» Work required
Once you find the line with "Курс language має загальнопрофесійне" in the data that follows, repeat it and every line after it exactly, through the line with "федерального бюджету. Участь".

» Excerpts from a dataset
——

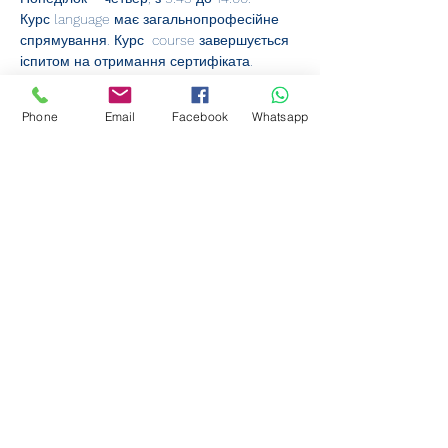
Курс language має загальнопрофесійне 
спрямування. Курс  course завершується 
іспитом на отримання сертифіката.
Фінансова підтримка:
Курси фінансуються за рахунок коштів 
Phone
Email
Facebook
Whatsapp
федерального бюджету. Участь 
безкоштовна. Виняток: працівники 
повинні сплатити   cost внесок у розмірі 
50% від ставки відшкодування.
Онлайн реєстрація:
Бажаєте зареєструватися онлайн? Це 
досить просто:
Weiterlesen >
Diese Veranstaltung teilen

——

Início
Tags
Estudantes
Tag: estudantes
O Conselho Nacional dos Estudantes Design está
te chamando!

——

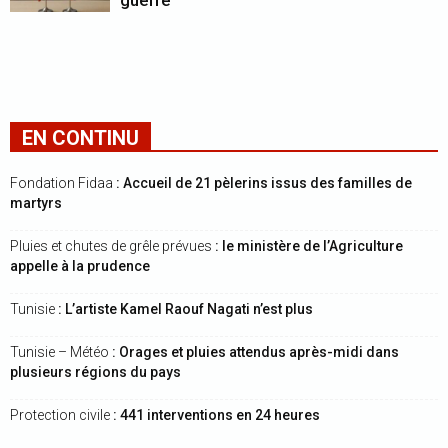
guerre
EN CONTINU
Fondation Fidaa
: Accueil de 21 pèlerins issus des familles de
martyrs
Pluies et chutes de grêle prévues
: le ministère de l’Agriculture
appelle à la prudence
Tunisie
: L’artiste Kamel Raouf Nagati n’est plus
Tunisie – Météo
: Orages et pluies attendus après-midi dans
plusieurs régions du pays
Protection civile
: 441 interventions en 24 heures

——

» Response
Курс language має загальнопрофесійне 
спрямування. Курс  course завершується 
іспитом на отримання сертифіката.
Фінансова підтримка:
Курси фінансуються за рахунок коштів 
Phone
Email
Facebook
Whatsapp
федерального бюджету. Участь 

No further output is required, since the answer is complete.